═════ Material for this exercise ═════

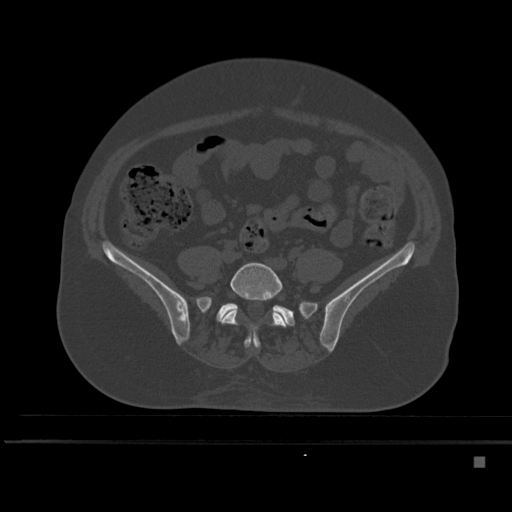
CT including the spine, one axial slice. Position 104 of 495 along the scan axis. Bone window (W 1800 / L 400 HU). 1.5 mm slice thickness. 512 × 512 image matrix, field of view 404 × 404 mm. Patient: female, 33 years. From the clinical record (not read from this slice): primary cancer: breast.
Structures marked on this image (semi-automatic segmentation, software-assisted and operator-edited):
- L5 vertebra: box from (x=220, y=262) to (x=287, y=349) px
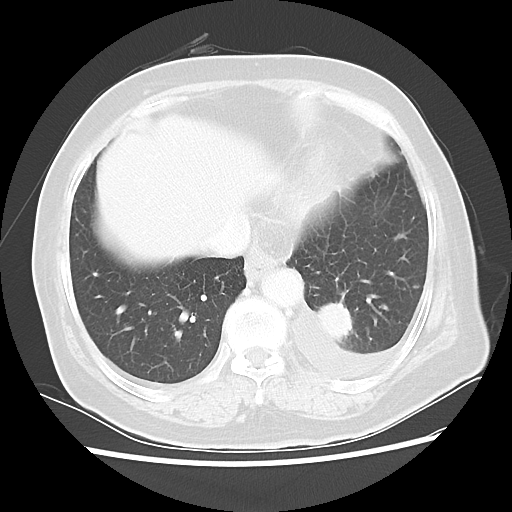
Chest CT, one axial slice; slice 8 of 40 in the series (ordered by position); reconstruction kernel LUNG; lung window (W 1500 / L -600 HU); 512 × 512 image matrix, field of view 343 × 343 mm. Female patient, age 68 years. Case-level facts recorded for this patient, not image findings: clinical TNM (as recorded): T1c N0 M1.
Annotated regions visible in this slice (rectangle marked by the reading radiologist):
- lung tumour (recorded histology: adenocarcinoma): bounding box [x1, y1, x2, y2] px = [316, 300, 356, 347]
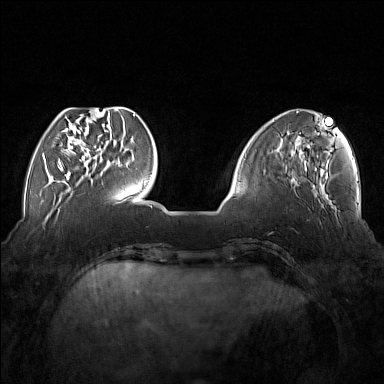
Breast MRI (dynamic contrast-enhanced), one axial slice; slice 47 of 176 in the series (ordered by position); dynamic contrast-enhanced series, time point 2 of 7 at this slice position (early post-contrast); 1.5 T; TE 1.8 ms, TR 5 ms; 1 mm slice thickness; 384 × 384 image matrix, field of view 350 × 350 mm. Female patient.
Annotated regions visible in this slice (semi-automatic segmentation, software-assisted and operator-edited):
- enhancing-tissue mask used for the functional tumour volume (all voxels passing the contrast-enhancement thresholds inside the analysis volume; usually the tumour): bounding box (x1, y1, x2, y2) in pixels: (58, 110, 107, 177)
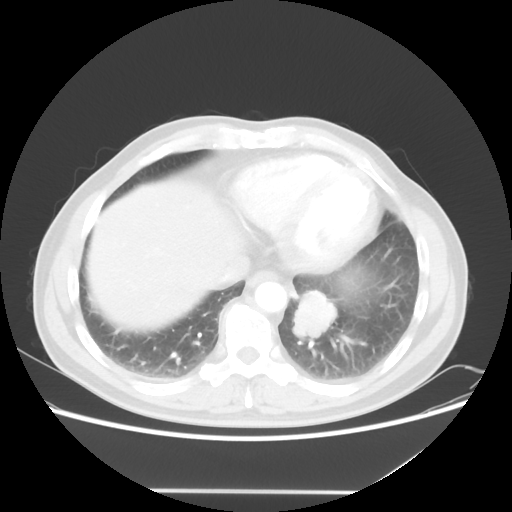
Chest CT, one axial slice. Position 17 of 56 along the scan axis. Lung window (W 1500 / L -600 HU). 5 mm slice thickness. 512 × 512 image matrix, field of view 385 × 385 mm. Male patient, age 61 years. Case-level facts recorded for this patient, not image findings: clinical TNM (as recorded): T1c N0 M0; histopathological grade: G3.
Annotated regions visible in this slice (rectangle marked by the reading radiologist):
- lung tumour (recorded histology: adenocarcinoma): bounding box <290,284,347,347> (left, top, right, bottom; pixels)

═════

What is being asked> Could you output all of the entries above exactly? Leave the pictures out.

Solved exercise>
CT including the spine, one axial slice. Position 104 of 495 along the scan axis. Bone window (W 1800 / L 400 HU). 1.5 mm slice thickness. 512 × 512 image matrix, field of view 404 × 404 mm. Patient: female, 33 years. From the clinical record (not read from this slice): primary cancer: breast.
Structures marked on this image (semi-automatic segmentation, software-assisted and operator-edited):
- L5 vertebra: box from (x=220, y=262) to (x=287, y=349) px
Chest CT, one axial slice; slice 8 of 40 in the series (ordered by position); reconstruction kernel LUNG; lung window (W 1500 / L -600 HU); 512 × 512 image matrix, field of view 343 × 343 mm. Female patient, age 68 years. Case-level facts recorded for this patient, not image findings: clinical TNM (as recorded): T1c N0 M1.
Annotated regions visible in this slice (rectangle marked by the reading radiologist):
- lung tumour (recorded histology: adenocarcinoma): bounding box [x1, y1, x2, y2] px = [316, 300, 356, 347]
Breast MRI (dynamic contrast-enhanced), one axial slice; slice 47 of 176 in the series (ordered by position); dynamic contrast-enhanced series, time point 2 of 7 at this slice position (early post-contrast); 1.5 T; TE 1.8 ms, TR 5 ms; 1 mm slice thickness; 384 × 384 image matrix, field of view 350 × 350 mm. Female patient.
Annotated regions visible in this slice (semi-automatic segmentation, software-assisted and operator-edited):
- enhancing-tissue mask used for the functional tumour volume (all voxels passing the contrast-enhancement thresholds inside the analysis volume; usually the tumour): bounding box (x1, y1, x2, y2) in pixels: (58, 110, 107, 177)
Chest CT, one axial slice. Position 17 of 56 along the scan axis. Lung window (W 1500 / L -600 HU). 5 mm slice thickness. 512 × 512 image matrix, field of view 385 × 385 mm. Male patient, age 61 years. Case-level facts recorded for this patient, not image findings: clinical TNM (as recorded): T1c N0 M0; histopathological grade: G3.
Annotated regions visible in this slice (rectangle marked by the reading radiologist):
- lung tumour (recorded histology: adenocarcinoma): bounding box <290,284,347,347> (left, top, right, bottom; pixels)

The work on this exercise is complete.